We were both new to St. Norbert, and we both sensed in each other something comforting and familiar despite the difference in our years and our circumstances in life. That something surpassed familiarity, friendship, or esteem.

That something felt like kinship.

I have always felt that kinship with Tom. Whether we were exchanging the same Little Debbie Christmas Tree snack that finally disintegrated inside its plastic wrapper over the course of nearly a decade or eating Chicago-style sausages at Pasquale’s; whether we were conversing over a book in his office (me in the so-seedy-it was-charming pink armchair that swallowed me every time I sat in it) or were watching a movie on his Sony projection screen TV enhanced by a Dolby surround sound audio system; whether we were commiserating over my first legal drink--Guiness and Harp layered in a Black and Tan--courtesy of Tom or we were sharing a congratulatory embrace celebrating my marriage to Martha beneath the shade tree alongside the farmhouse where I’d grown up, we always felt that kinship.

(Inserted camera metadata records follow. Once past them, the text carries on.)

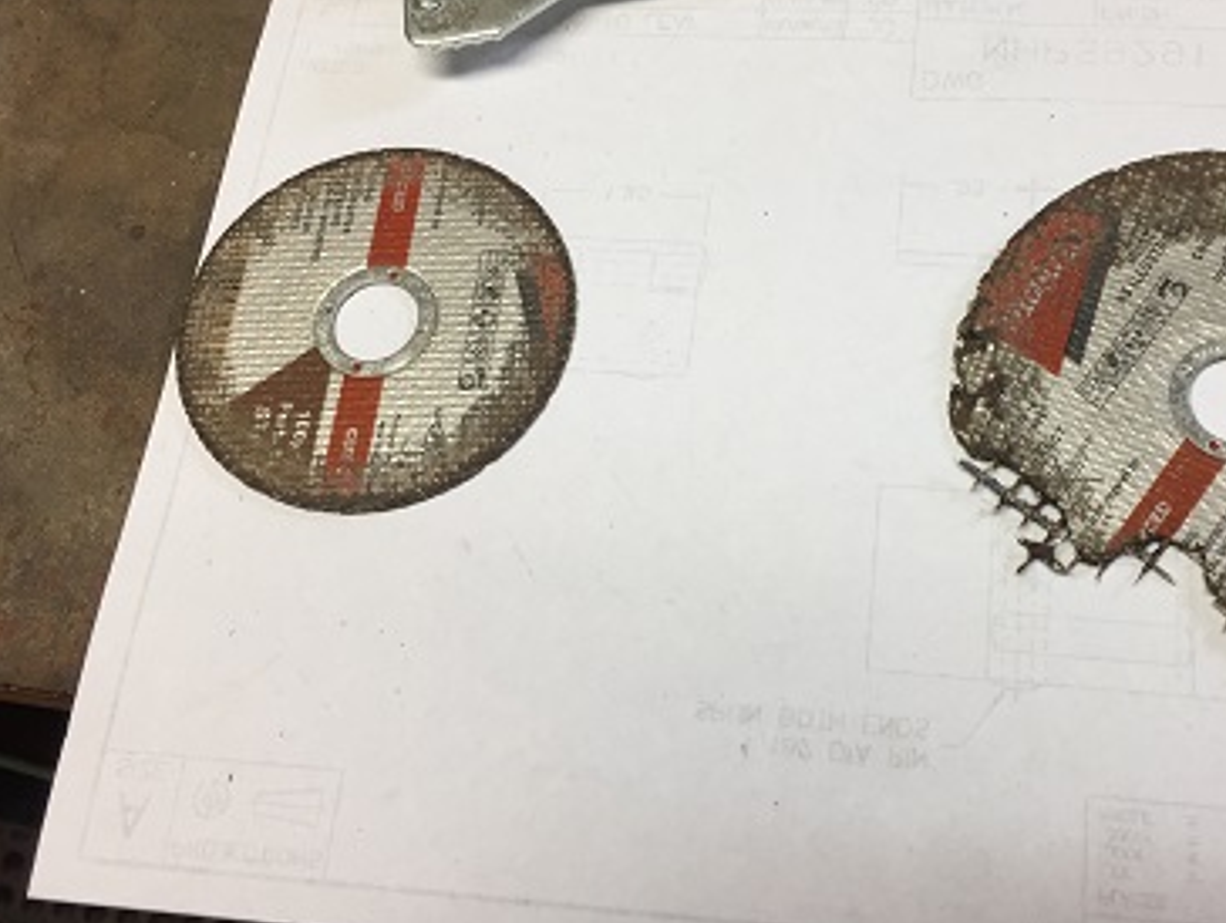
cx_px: 768
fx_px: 1383
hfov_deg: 47.4
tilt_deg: -67.7
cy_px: 421
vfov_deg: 36.9
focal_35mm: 39
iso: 40
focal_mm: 4.15
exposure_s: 1/50
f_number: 2.2
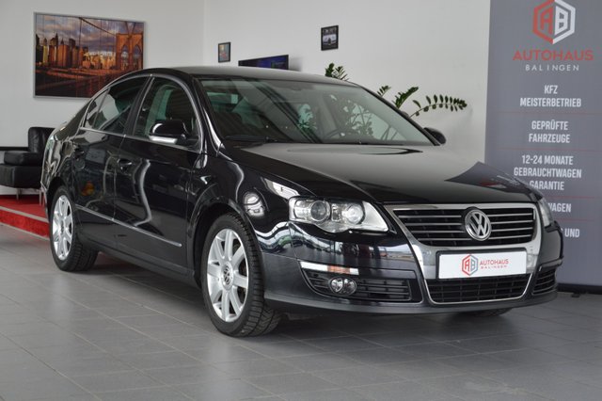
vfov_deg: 21.5
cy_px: 200
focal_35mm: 63
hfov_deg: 31.9
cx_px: 301
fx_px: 1053
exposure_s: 1/100
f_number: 4.8
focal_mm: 42
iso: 400
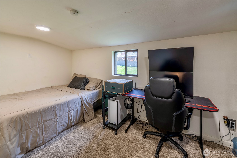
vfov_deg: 81.2
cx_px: 118
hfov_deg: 104.3
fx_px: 92
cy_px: 79
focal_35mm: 14
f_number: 8
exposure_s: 1/20
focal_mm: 14
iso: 320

Tom died in 2014. I’m not yet ready to write about that, but I am ready to write about all sorts of other things through novels, stories, poems, blogs--even academic fare.

And one of the most beautiful things about this writing is that through it, Tom does live. Were Tom’s body still alive today, I know that we’d be celebrating the upcoming publication of my first novel. Knowing him, we’d be enjoying a celebratory cookout whose food may be anything but haute cuisine but which had been prepared with love and care as only Tom could provide. He’d be over-the-moon happy for me and proud of me, just as I’d be over-the-moon happy to be sharing it with him.

I like to think of Tom, wherever it is we go when our souls lose the tether of our bodies, watching me and smiling--and I know, wherever it is that he is, that he feels the same kinship I felt beginning that late August day in 1989 and still feel when I put pen to paper or fingers to keyboard and attempt to combine memory and imagination and language as I dream.